** Opening The input block **

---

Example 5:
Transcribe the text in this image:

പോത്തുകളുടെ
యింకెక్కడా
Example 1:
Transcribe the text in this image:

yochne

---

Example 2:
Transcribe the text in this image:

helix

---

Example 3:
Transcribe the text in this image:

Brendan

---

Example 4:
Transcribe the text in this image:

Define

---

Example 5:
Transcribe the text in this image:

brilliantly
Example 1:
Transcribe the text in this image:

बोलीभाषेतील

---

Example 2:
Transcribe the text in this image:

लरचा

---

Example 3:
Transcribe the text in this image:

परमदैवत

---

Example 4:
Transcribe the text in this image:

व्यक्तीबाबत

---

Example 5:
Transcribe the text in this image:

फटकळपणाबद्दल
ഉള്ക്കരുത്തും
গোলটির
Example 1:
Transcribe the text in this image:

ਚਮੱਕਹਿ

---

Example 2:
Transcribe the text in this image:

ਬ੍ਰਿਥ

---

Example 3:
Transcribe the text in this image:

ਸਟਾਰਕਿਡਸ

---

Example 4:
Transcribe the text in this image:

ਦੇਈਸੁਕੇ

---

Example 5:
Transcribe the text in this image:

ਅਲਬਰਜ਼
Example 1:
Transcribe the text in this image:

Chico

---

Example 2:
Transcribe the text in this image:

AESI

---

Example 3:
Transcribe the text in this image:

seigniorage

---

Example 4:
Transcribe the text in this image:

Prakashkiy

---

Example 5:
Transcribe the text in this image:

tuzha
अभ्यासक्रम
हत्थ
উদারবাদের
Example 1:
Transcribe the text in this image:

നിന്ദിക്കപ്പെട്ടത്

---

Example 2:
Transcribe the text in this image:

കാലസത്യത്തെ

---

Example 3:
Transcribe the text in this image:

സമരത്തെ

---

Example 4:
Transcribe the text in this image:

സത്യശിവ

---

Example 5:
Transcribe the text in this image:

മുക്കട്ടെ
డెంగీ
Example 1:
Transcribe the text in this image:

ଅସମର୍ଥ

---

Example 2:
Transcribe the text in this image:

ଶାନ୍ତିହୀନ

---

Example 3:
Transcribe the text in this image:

** Closing The input block **

■ **Task instructions**
Retype each of the records, word for word, with nothing added or dropped.

■ **Solution to this exercise**
---

Example 5:
Transcribe the text in this image:

പോത്തുകളുടെ
యింకెక్కడా
Example 1:
Transcribe the text in this image:

yochne

---

Example 2:
Transcribe the text in this image:

helix

---

Example 3:
Transcribe the text in this image:

Brendan

---

Example 4:
Transcribe the text in this image:

Define

---

Example 5:
Transcribe the text in this image:

brilliantly
Example 1:
Transcribe the text in this image:

बोलीभाषेतील

---

Example 2:
Transcribe the text in this image:

लरचा

---

Example 3:
Transcribe the text in this image:

परमदैवत

---

Example 4:
Transcribe the text in this image:

व्यक्तीबाबत

---

Example 5:
Transcribe the text in this image:

फटकळपणाबद्दल
ഉള്ക്കരുത്തും
গোলটির
Example 1:
Transcribe the text in this image:

ਚਮੱਕਹਿ

---

Example 2:
Transcribe the text in this image:

ਬ੍ਰਿਥ

---

Example 3:
Transcribe the text in this image:

ਸਟਾਰਕਿਡਸ

---

Example 4:
Transcribe the text in this image:

ਦੇਈਸੁਕੇ

---

Example 5:
Transcribe the text in this image:

ਅਲਬਰਜ਼
Example 1:
Transcribe the text in this image:

Chico

---

Example 2:
Transcribe the text in this image:

AESI

---

Example 3:
Transcribe the text in this image:

seigniorage

---

Example 4:
Transcribe the text in this image:

Prakashkiy

---

Example 5:
Transcribe the text in this image:

tuzha
अभ्यासक्रम
हत्थ
উদারবাদের
Example 1:
Transcribe the text in this image:

നിന്ദിക്കപ്പെട്ടത്

---

Example 2:
Transcribe the text in this image:

കാലസത്യത്തെ

---

Example 3:
Transcribe the text in this image:

സമരത്തെ

---

Example 4:
Transcribe the text in this image:

സത്യശിവ

---

Example 5:
Transcribe the text in this image:

മുക്കട്ടെ
డెంగీ
Example 1:
Transcribe the text in this image:

ଅସମର୍ଥ

---

Example 2:
Transcribe the text in this image:

ଶାନ୍ତିହୀନ

---

Example 3:
Transcribe the text in this image:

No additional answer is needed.